Alcohol Franchise Laws: Nothing But Margin Theft Producers and Retailers
It's legal. And it's unethical
It doesn’t matter how bad, how disruptive, or how insidious a law is. If it is clearly the law, courts are likely to forbid violating that law. The perfect example of this principle is the beer franchise law, which exists in a number of states including (as we recently found out) Maine.
Ashley Brandt, an alcohol beverage attorney who regulatory writes about alcohol beverage law, brings our attention to a case out of Maine that reminds us that “beer distribution franchise laws generally incorporate themselves into signed contracts whether the parties want it or not.”
Ashley describes what happens in this case very succinctly and you should read it here. Briefly, Vacationland Distributing sued Maine’s Fore River Brewing when the distributor was alerted by the brewer that it would be moving to a self-distribution model when its distribution contract with Vacationland was up.
Moving to self-distribution instead of using a wholesaler to distribute your product can make a great deal of sense from a number of perspectives. To begin with, the brewer’s profit margins expand significantly. Moreover, taking over one’s own distribution allows the brewer to much more closely control its messaging and branding rather than putting it in the hands of a distributor that does not have the same commitment to the brand.
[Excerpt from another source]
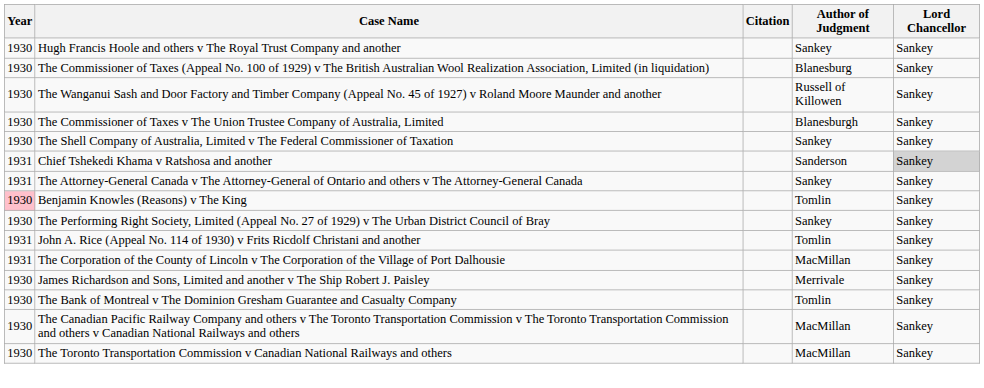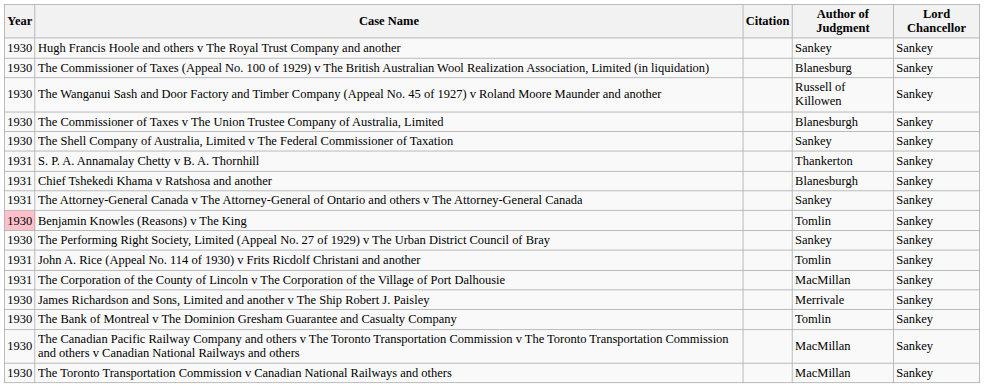+ row: 1931 | S. P. A. Annamalay Chetty v B. A. Thornhill | Thankerton | Sankey
Chief Tshekedi Khama v Ratshosa and another | Author of Judgment: Sanderson -> Blanesburgh
Chief Tshekedi Khama v Ratshosa and another | Lord Chancellor: lightgrey background -> no background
What’s notable in this case is that there was a signed distribution agreement between Vacationland and Fore River Brewing that had a very specific end date (December 31, 2021) for their business relationship. Despite this, Vacationland Distributing argued that even having signed an agreement that included a very specific end date with no option to extend that agreement, Fore River Brewing was prohibited by Maine’s Beer Franchise statute from withdrawing from its distribution agreement with them.
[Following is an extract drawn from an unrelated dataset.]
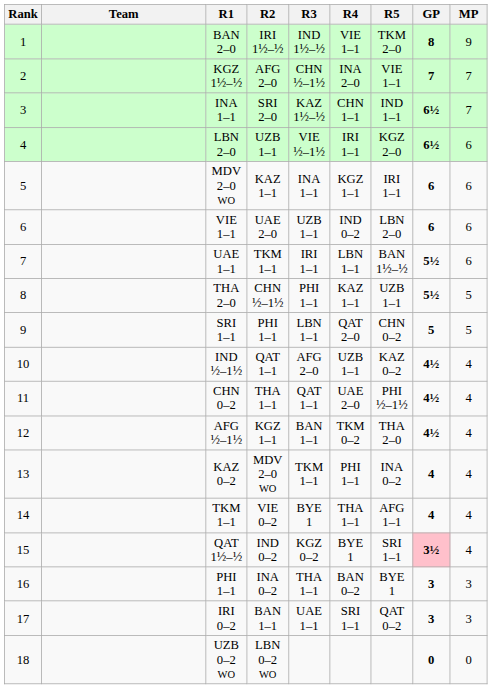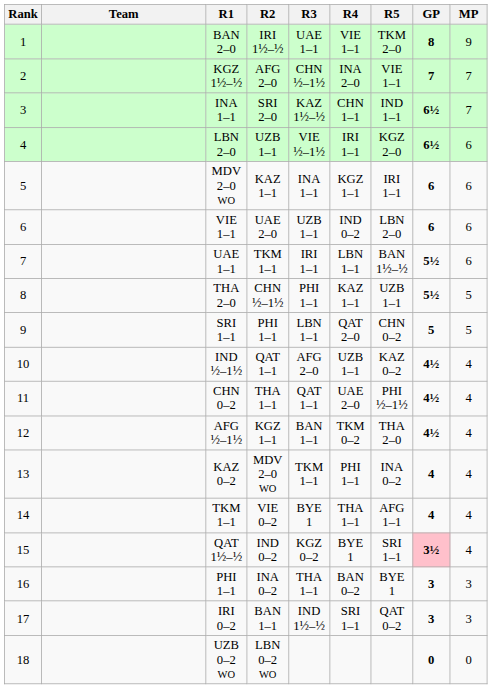BAN 2–0 | R3: IND 1½–½ -> UAE 1–1
IRI 0–2 | R3: UAE 1–1 -> IND 1½–½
The court in its decision writes:
“To the extent Fore River argues that Vacationland waived the [Beer Franchise] Act’s application or its right to reasonable compensation through the 2017 contract, the Act’s language itself defeats this argument. Fore River may not require Vacationland, through contract or otherwise, “to waive [Fore River’s] compliance with any provisions of [the Act]”
Fore River signed a contract that specifically ended in December 2021. Vacationland Distributors signed a contract that specifically ended in December 2021. None of this matters and the court’s decision was probably correctly rendered.
The very notion of a law that prohibits an alcohol producer from withdrawing from a relationship with a distributor is absurd and likely the most protectionist kind of alcohol law that does nothing to help producers and only codifies the right of distributors and wholesalers to be lazy Do-Nothings.
It’s no coincidence that the report issued earlier this year by the Treasury Department looking at the issue of competitiveness in the Alcohol industry called out Franchise laws as anti-competitive. Because of course, they are. The Treasury report has this conclusion to offer concerning franchise laws:
“In general, therefore, state franchise laws tend to increase the producers’ costs of obtaining distribution services from distributors, which, in turn, are likely to increase the costs of distribution. These laws have the effect of encouraging opportunism by distributors, thereby increasing the cost of producing and inhibiting the growth of craft producers.35 Such laws make it easier for the largest producers to defend their dominant positions, likely lead to higher prices for consumers, and reduce the variety of products available to consumers in those states.”
Because most states possess archaic alcohol laws that no longer serve their original purpose but instead serve the purpose of transferring producer and retailer margins to wholesalers who protect that codified margin theft via lobbying and influence purchasing, these nonsensical and protectionist franchise laws not only remain but are likely legal.